WebAssembly

Definition

Binary instruction format that allows code written in multiple languages to run at near-native speed in web browsers and on servers.

Use Cases

Frequently Asked Questions

What's the difference between WebAssembly and JavaScript?
JavaScript is a high-level scripting language commonly used to build interactive web pages. WebAssembly, or Wasm, is a low-level binary format designed for speed and portability. In practice, they often work together: JavaScript handles UI and browser interactions, while WebAssembly runs performance-heavy code such as graphics, simulations, audio processing, or compiled libraries.
When should I use WebAssembly?
Use WebAssembly when you need better performance than typical JavaScript can provide, when you want to reuse code written in languages like Rust, C, or C++, or when you need portable execution across browsers, edge environments, and servers.

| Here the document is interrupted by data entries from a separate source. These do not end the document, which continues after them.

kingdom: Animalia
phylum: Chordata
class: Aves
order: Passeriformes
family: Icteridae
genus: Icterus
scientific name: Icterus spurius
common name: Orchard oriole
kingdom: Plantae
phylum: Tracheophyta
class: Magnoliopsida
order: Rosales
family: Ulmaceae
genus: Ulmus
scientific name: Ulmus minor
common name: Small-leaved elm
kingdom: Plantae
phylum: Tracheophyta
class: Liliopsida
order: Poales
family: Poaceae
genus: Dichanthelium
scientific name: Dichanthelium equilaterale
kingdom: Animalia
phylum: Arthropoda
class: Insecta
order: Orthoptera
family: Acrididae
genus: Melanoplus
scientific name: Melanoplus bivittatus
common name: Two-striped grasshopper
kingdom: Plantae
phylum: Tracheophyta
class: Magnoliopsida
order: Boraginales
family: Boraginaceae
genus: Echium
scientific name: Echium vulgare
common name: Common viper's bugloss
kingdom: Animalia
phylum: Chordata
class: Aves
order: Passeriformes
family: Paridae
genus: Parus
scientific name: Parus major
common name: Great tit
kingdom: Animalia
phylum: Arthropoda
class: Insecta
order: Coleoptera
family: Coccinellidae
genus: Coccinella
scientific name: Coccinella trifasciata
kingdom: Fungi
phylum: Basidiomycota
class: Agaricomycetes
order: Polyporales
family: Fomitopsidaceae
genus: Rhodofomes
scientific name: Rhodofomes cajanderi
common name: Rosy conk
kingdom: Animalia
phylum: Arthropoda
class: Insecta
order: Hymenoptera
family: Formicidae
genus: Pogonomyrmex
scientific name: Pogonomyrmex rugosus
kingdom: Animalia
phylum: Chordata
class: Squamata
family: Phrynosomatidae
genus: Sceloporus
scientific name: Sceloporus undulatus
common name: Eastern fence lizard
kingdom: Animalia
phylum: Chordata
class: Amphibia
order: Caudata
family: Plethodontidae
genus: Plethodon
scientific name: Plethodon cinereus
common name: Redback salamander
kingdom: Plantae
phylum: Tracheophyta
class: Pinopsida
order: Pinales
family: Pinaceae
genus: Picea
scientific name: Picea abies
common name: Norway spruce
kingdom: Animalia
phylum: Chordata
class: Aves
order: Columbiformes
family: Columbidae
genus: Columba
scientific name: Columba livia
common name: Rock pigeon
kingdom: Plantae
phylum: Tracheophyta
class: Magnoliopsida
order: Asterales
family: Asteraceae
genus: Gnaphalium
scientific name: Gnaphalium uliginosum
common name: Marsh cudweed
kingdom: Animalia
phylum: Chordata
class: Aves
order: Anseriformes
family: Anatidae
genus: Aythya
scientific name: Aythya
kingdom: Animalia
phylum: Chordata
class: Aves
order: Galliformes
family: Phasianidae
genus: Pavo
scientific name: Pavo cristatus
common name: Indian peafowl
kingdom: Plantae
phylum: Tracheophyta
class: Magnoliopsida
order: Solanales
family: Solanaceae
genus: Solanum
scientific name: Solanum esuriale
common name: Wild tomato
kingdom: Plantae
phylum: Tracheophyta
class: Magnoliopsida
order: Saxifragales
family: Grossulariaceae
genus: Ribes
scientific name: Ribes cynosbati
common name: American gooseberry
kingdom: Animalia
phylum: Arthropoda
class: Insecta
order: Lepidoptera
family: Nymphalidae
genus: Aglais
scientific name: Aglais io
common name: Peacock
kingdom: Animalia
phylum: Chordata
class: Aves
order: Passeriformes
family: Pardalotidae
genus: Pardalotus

It is especially useful for games, media processing, CAD tools, scientific computing, cryptography, and sandboxed plugins. For standard website logic or simple business apps, JavaScript or a typical backend service is usually easier.
How much does WebAssembly cost?
WebAssembly itself is an open standard and does not have a license fee. Costs come from the environment where you run it, such as browser delivery, CDN bandwidth, cloud compute, serverless invocations, edge execution, storage, observability, and developer time. If you run Wasm on a cloud platform, pricing depends on that platform's CPU, memory, request volume, and network usage rather than on WebAssembly itself.